6. Watch out for “group think.”
There’s a big difference between brainstorming and decision-making. To some managers, group decisions seem safe. They feel democratic and comfortable because nothing is done unless everybody agrees. However, while getting multiple inputs, or what I call “group think,” is valuable when you’re examining an issue, you need to stop the opinion-gathering as you get closer to making a decision.
Why? If a group is making the decision, you start searching for the common denominator among the group members. That inevitably dilutes the effectiveness of the decision. When you’re brainstorming, six people are better than one. But when you must make a decision, one or two people are far better than six.
7. Outsource nonstrategic functions.
For various reasons, many supervisors want to control everything that passes through their departments. I call it the NIH, or Not Invented Here, syndrome.
For example: Many companies design and redesign their own business systems, such as payroll or human resources, even though independent auditors advise against it. If your firm is handling internally a nonstrategic function that other specialized firms also perform, like a cafeteria service, a cleaning service, or security system maintenance, look at what others are doing before you conclude that it makes more sense for you to design and run your own system.
8. Don’t just throw dollars at R&D.
If you examine some of the recent developments in the computer services field, you see that the large staffs at IBM take a long time to get their products to market. Compare Microsoft’s time to develop MS-DOS to IBM’s development of analogous products. Look at how long it took Apple to develop the Macintosh and then how much longer it took IBM with far, far more people to get to a similar point.

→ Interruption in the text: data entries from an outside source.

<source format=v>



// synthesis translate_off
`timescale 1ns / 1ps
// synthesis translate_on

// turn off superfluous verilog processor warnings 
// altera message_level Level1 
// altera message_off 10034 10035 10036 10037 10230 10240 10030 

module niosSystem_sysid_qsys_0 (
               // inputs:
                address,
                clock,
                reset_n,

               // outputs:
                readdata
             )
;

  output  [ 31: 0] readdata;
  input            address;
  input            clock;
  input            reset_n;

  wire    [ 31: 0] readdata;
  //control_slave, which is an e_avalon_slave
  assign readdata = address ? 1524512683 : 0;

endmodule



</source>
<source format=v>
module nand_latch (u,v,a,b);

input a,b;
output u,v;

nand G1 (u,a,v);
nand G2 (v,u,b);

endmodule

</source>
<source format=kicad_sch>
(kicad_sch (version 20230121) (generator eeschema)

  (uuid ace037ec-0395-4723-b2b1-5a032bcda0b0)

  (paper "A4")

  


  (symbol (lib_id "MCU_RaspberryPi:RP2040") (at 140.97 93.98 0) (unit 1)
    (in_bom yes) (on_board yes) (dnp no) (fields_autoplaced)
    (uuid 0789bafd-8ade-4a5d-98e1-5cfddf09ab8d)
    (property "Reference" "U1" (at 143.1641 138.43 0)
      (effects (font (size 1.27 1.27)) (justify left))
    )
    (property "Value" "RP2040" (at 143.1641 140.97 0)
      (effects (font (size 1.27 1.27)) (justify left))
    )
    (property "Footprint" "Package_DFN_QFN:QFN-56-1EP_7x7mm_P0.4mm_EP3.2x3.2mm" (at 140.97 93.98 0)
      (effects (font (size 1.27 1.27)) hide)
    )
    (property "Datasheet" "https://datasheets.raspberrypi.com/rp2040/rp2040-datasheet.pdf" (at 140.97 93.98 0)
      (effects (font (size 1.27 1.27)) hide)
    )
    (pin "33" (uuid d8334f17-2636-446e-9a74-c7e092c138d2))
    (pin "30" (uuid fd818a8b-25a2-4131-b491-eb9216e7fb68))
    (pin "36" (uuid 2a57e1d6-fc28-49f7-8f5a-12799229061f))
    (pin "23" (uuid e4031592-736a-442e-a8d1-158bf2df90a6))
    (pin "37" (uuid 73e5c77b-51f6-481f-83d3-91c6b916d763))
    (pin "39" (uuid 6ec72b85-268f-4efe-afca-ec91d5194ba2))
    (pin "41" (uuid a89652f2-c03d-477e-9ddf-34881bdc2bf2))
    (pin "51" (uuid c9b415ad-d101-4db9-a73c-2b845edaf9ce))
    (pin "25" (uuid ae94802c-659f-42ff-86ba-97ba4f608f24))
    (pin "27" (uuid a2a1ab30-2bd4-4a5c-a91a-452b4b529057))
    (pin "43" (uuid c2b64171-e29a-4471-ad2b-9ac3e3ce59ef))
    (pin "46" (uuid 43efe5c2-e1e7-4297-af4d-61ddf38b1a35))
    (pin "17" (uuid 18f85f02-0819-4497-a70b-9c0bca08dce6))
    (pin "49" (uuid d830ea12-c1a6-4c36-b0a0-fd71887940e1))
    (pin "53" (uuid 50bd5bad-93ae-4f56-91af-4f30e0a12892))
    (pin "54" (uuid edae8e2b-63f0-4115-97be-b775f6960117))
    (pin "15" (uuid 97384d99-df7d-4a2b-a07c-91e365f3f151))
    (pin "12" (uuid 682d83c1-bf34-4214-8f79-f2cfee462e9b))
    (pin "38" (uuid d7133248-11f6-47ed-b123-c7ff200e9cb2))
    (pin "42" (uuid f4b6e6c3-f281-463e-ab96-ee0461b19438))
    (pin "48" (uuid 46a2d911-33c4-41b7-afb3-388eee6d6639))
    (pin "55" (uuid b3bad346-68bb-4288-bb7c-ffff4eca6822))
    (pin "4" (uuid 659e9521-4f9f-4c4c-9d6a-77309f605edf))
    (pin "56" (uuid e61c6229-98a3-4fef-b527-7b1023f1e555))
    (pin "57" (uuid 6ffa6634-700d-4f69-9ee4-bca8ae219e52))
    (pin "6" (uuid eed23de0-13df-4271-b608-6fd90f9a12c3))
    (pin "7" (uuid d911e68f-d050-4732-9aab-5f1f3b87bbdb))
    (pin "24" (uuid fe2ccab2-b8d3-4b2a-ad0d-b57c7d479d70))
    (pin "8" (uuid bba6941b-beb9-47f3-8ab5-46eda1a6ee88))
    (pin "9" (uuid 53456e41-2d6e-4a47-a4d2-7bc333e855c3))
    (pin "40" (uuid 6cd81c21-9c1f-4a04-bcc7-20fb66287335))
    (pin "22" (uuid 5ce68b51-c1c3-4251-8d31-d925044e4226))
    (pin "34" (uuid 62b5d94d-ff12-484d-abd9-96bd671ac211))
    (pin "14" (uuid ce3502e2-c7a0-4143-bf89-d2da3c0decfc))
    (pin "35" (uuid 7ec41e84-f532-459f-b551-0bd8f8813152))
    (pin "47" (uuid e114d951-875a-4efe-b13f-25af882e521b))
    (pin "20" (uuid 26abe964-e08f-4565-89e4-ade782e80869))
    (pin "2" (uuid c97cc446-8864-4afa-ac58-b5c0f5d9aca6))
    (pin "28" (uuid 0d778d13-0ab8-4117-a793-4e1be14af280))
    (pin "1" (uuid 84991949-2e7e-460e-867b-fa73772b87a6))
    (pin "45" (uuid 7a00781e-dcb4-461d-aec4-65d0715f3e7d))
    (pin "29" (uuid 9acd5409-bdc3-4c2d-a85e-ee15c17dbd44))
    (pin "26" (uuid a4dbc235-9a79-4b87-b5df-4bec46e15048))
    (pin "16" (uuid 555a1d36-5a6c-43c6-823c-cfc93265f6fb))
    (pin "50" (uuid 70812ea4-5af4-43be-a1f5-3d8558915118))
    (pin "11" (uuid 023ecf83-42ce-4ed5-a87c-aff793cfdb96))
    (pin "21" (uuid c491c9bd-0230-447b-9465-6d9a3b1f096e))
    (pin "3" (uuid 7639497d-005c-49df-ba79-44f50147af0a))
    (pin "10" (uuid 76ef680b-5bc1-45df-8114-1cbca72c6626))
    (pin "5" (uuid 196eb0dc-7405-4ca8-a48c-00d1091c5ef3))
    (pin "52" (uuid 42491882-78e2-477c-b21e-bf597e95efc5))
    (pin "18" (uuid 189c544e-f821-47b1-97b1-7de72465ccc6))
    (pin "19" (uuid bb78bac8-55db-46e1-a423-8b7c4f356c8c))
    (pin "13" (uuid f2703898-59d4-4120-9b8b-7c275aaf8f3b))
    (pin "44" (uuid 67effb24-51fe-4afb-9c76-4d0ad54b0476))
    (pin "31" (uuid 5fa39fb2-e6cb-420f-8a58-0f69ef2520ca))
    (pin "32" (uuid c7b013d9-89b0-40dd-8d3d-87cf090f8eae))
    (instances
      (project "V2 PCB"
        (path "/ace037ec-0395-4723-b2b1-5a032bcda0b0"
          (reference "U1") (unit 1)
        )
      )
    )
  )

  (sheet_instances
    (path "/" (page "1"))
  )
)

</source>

Try to identify the point at which more is less on a project.
9. Set aside time to think.
At ADP, 39 plus one adds up to more than 40 plus zero. The 40-plus-zero employee is the harried worker who at 40 hours a week just tries to keep up with what’s in the “in” basket. He tries to do whatever he thinks he’s supposed to do. Because he works his full 40 hours with his head down, he takes zero hours to think about what he’s doing, why he’s doing it, and how he’s doing it. Where does the work go after he does it? Does he need to do it in the first place?
On the other hand, a 39-plus-one employee takes at least one of those 40 hours to think about what he’s doing and why he’s doing it. That’s why the other 39 hours are far more productive.

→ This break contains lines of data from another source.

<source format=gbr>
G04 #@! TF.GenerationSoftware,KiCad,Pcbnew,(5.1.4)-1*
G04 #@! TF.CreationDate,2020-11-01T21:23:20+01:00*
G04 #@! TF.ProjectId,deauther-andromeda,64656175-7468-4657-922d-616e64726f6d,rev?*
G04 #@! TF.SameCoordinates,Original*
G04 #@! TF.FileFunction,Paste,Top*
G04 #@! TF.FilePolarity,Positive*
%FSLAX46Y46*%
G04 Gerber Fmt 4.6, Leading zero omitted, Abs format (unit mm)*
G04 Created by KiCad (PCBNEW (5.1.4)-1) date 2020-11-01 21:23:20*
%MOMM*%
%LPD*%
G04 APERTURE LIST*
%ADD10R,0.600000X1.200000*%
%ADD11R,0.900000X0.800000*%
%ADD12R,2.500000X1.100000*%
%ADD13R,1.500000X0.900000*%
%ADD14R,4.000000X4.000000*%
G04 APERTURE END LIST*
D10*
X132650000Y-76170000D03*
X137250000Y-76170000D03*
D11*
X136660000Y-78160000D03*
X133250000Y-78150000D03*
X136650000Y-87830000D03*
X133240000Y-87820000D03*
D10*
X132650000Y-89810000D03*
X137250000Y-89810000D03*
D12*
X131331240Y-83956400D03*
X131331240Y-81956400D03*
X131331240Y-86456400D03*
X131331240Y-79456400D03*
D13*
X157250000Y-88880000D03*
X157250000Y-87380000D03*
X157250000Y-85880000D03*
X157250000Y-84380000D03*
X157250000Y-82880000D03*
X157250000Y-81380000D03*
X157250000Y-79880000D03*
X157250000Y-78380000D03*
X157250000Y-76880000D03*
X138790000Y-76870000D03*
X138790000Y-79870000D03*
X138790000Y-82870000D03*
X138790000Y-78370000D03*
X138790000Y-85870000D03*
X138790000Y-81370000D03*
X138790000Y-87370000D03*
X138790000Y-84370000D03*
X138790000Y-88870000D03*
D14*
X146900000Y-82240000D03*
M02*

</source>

10. Change your organizational structure occasionally.
Force some organizational change every now and then, for two reasons. First, yesterday’s company can’t possibly meet tomorrow’s challenges.
Second, there are invariably some ten-mile-per-hour people in your company on a sixty-mile-per-hour highway. If you don’t face up to such understandable variations in skills until you reach a crisis, your performance will suffer.
Ask yourself: Who are my top people, and what am I doing to make them even better? Who are my least effective people, and what am I doing to make them better or to move them into something else?
11. Put your business strategies first.
Never, never allow your business strategies to become subservient to your balance sheet. At ADP, we depreciate all hardware to zero in three years. We never want to hang on to a technology, or to any other investment, because it’s still on the balance sheet not fully amortized.
We’ll never defer any expense incurred just because it sounds good to match the expense with the future revenue stream. Get the expenses out of the way, so if you want to change or abandon a particular project, you can consider the strategic implications totally unfettered by what’s on the balance sheet.
I realize it’s hard to adopt this “quick write-off” business philosophy in a society that focuses so much on quarterly earnings, particularly when you have to face security analysts every quarter and your CEO is pressuring you. Every penny per share helps. But, if you can influence the decision-making at your firm, don’t allow your balance sheet to control your future strategies.